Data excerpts
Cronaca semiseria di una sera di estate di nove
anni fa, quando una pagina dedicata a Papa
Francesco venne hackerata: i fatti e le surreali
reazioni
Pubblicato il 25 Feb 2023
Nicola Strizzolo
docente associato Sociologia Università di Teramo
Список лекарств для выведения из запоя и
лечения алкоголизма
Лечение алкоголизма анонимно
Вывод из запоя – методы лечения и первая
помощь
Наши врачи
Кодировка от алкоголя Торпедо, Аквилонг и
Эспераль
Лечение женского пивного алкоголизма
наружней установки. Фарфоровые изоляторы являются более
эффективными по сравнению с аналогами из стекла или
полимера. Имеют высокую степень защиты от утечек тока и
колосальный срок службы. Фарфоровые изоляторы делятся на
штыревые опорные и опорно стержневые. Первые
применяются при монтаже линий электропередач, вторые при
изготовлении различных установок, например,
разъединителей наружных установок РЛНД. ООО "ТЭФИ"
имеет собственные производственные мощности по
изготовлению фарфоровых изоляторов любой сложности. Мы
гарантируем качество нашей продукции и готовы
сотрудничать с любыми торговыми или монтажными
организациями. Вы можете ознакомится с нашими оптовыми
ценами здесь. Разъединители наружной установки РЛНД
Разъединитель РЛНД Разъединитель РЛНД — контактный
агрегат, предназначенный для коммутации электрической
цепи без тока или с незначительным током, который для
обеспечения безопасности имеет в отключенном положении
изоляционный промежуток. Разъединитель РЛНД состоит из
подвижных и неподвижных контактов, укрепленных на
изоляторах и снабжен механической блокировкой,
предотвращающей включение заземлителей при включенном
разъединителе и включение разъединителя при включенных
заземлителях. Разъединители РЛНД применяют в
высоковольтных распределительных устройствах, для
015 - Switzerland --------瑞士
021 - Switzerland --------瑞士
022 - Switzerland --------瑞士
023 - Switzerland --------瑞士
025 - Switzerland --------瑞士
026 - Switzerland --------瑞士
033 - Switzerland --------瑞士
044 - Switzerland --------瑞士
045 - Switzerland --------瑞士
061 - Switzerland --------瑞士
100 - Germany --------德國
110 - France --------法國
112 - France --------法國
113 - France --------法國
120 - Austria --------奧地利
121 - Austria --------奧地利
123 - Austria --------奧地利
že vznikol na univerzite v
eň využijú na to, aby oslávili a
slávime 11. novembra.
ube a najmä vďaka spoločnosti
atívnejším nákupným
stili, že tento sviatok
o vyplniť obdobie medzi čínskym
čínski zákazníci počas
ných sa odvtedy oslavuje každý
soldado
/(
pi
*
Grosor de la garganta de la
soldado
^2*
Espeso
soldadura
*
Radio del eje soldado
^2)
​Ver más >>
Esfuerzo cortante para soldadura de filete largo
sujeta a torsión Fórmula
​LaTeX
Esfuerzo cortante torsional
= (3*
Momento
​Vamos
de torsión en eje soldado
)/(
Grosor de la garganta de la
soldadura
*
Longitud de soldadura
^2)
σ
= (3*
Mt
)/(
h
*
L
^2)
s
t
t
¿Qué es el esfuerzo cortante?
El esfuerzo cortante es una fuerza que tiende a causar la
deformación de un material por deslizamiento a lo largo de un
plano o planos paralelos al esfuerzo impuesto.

==

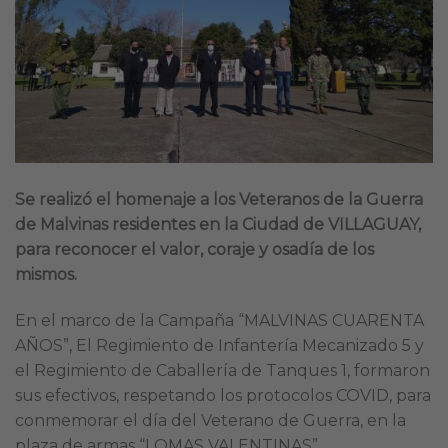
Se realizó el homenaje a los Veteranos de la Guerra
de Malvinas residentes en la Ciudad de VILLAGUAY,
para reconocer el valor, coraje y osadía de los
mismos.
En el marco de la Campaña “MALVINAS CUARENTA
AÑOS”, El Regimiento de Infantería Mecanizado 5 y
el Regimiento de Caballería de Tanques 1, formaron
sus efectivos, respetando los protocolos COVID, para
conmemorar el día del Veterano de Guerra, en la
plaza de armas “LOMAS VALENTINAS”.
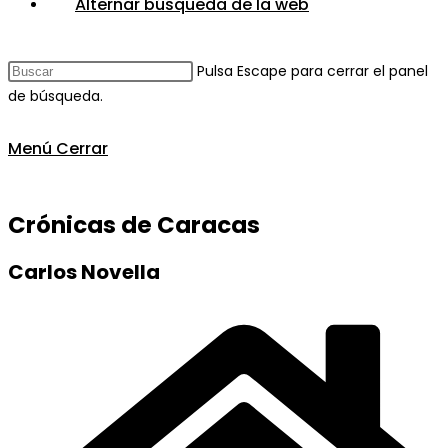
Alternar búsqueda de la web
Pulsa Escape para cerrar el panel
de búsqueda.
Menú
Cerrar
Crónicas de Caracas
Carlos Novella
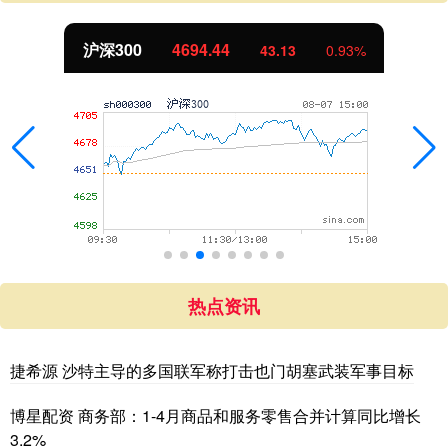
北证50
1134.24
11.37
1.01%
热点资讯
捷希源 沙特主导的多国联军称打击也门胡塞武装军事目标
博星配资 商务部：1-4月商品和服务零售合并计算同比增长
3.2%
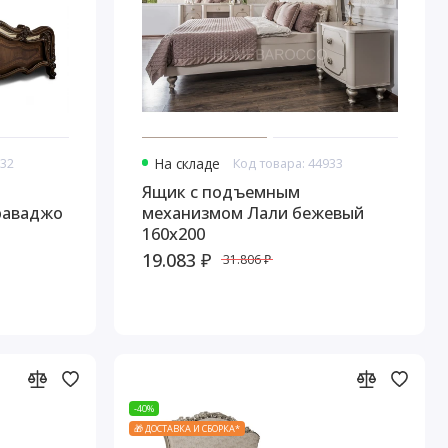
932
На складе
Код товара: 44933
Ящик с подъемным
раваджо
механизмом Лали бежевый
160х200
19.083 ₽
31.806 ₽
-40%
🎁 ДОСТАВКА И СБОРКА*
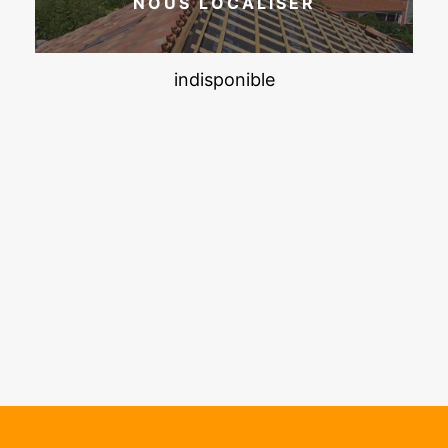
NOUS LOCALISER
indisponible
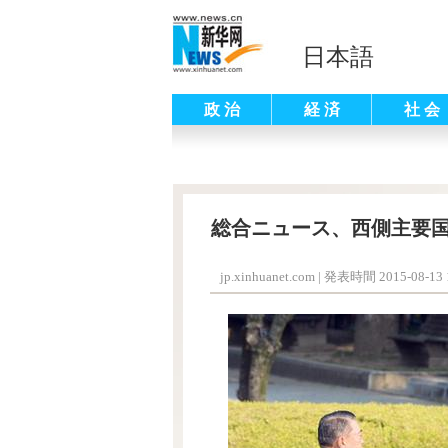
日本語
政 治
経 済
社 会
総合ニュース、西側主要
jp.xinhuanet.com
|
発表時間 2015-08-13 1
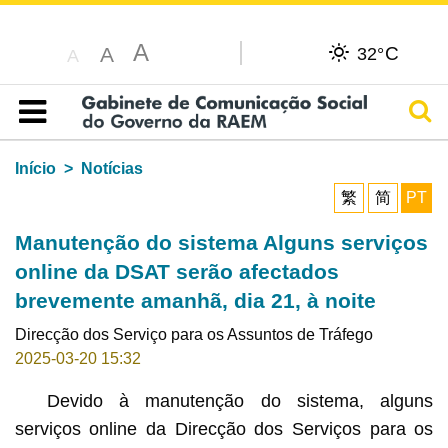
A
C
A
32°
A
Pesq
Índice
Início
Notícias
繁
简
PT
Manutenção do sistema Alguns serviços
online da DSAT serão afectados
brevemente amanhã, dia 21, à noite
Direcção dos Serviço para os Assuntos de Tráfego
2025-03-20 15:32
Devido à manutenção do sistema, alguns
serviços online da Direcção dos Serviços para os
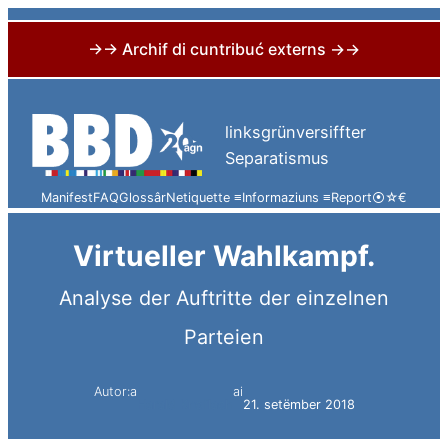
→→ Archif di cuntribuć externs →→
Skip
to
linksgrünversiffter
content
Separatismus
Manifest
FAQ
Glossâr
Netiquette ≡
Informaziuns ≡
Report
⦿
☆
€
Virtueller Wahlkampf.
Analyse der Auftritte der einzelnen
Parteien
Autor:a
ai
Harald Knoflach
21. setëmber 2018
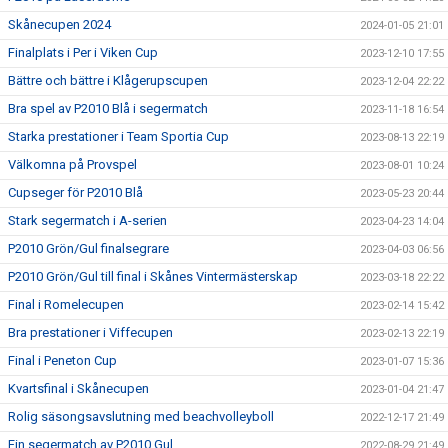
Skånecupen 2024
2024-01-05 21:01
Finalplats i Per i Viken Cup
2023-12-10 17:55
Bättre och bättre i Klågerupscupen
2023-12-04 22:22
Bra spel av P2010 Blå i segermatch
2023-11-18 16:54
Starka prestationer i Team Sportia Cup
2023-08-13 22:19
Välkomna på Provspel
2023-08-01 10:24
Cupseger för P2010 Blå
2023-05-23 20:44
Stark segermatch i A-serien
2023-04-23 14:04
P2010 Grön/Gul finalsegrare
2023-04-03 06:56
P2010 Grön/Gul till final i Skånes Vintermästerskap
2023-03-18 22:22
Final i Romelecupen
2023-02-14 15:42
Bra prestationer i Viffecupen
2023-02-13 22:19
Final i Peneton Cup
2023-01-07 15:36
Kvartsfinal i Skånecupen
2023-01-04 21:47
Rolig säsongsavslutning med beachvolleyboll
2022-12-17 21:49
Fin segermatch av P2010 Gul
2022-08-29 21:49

◆ Task item ◆
Give back the records above exactly, limited to the lines between the one holding "022 - Switzerland --------瑞士" and the one holding "plano o planos", inclusive.

◆ Written solution ◆
022 - Switzerland --------瑞士
023 - Switzerland --------瑞士
025 - Switzerland --------瑞士
026 - Switzerland --------瑞士
033 - Switzerland --------瑞士
044 - Switzerland --------瑞士
045 - Switzerland --------瑞士
061 - Switzerland --------瑞士
100 - Germany --------德國
110 - France --------法國
112 - France --------法國
113 - France --------法國
120 - Austria --------奧地利
121 - Austria --------奧地利
123 - Austria --------奧地利
že vznikol na univerzite v
eň využijú na to, aby oslávili a
slávime 11. novembra.
ube a najmä vďaka spoločnosti
atívnejším nákupným
stili, že tento sviatok
o vyplniť obdobie medzi čínskym
čínski zákazníci počas
ných sa odvtedy oslavuje každý
soldado
/(
pi
*
Grosor de la garganta de la
soldado
^2*
Espeso
soldadura
*
Radio del eje soldado
^2)
​Ver más >>
Esfuerzo cortante para soldadura de filete largo
sujeta a torsión Fórmula
​LaTeX
Esfuerzo cortante torsional
= (3*
Momento
​Vamos
de torsión en eje soldado
)/(
Grosor de la garganta de la
soldadura
*
Longitud de soldadura
^2)
σ
= (3*
Mt
)/(
h
*
L
^2)
s
t
t
¿Qué es el esfuerzo cortante?
El esfuerzo cortante es una fuerza que tiende a causar la
deformación de un material por deslizamiento a lo largo de un
plano o planos paralelos al esfuerzo impuesto.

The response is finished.